Economie
Expert - Agro en Chine

La Chine s’attaque aux pollutions d’origine agricole

La Chine a lancé un plan quinquennal pour rendre à nouveau utilisables 90% des terres agricoles polluées d'ici 2030. (Source : Asialink Business)
La Chine a lancé un plan quinquennal pour rendre à nouveau utilisables 90% des terres agricoles polluées d'ici 2030. (Source : Asialink Business)
C’est une prouesse indéniable. Jusqu’au milieu des années 2000, la Chine a réussi à nourrir la population la plus nombreuse au monde tout en réduisant la part des Chinois sous le seuil de pauvreté. Et cela sans peser sur les grands équilibres agricoles mondiaux. Mais le pays doit affronter de nouveaux défis : les Chinois ne mangent plus la même chose qu’avant, et les conséquences sont multiples. L’urbanisation comme la hausse du pouvoir d’achat des ménages ont fortement tiré la demande en produits alimentaires, notamment animaux (viandes, lait, œufs). Ce qui a entraîné à partir de 2003 une explosion des importations agricoles chinoises. Face à des ressources naturelles toujours plus réduites, la Chine pourra-t-elle satisfaire sa demande intérieure sans augmenter sa dépendance alimentaire ? Saura-t-elle maintenir une main-d’œuvre agricole suffisante et motivée alors que les salaires en ville sont beaucoup plus attractifs ? Plus crucial encore : jusqu’à quand la Chine soutiendra-t-elle un modèle agricole au potentiel productif qui atteint sa limite et à l’impact environnemental de plus en plus négatif ?

= DONNÉES FOURNIES =

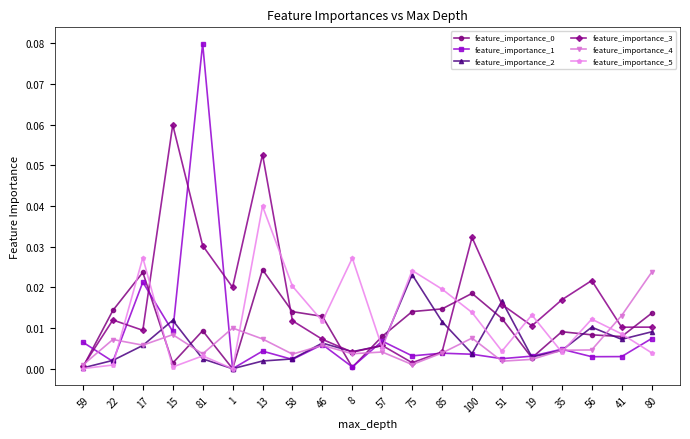

Where is the first local minimum for feature_importance_1?

22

= TRAVAIL DEMANDÉ =
1. D'après le texte sur l'agriculture chinoise, à partir de quelle année les importations agricoles de la Chine ont-elles explosé ?
2. Poursuivez le texte sur l'agriculture chinoise après sa dernière phrase.

= CORRIGÉ =
1. À partir de 2003.

2.
Problèmes environnementaux croissants

Le développement de l’agriculture chinoise est confronté à des contraintes hydriques toujours plus prégnantes. Les volumes disponibles sont faibles et se réduisent ; l’eau est géographiquement mal répartie entre le Nord et le Sud et sa qualité se dégrade progressivement. La proportion d’eaux souterraines dont l’utilisation pour les activités humaines est limitée par le niveau de pollution, a été évaluée à plus de 60 % en 2014 par les autorités chinoises. Plus de 4 millions d’hectares, soit 6 % des surfaces irriguées, dont les deux tiers dans le nord du pays, seraient irrigués avec de l’eau polluée, menant à de faibles récoltes et à une pollution des sols. Si l’industrie et les villes sont en cause, l’agriculture chinoise n’est pas seulement la victime. Elle contribue largement à ce phénomène avec l’usage des pesticides et des engrais, dont le pays est le premier consommateur au monde.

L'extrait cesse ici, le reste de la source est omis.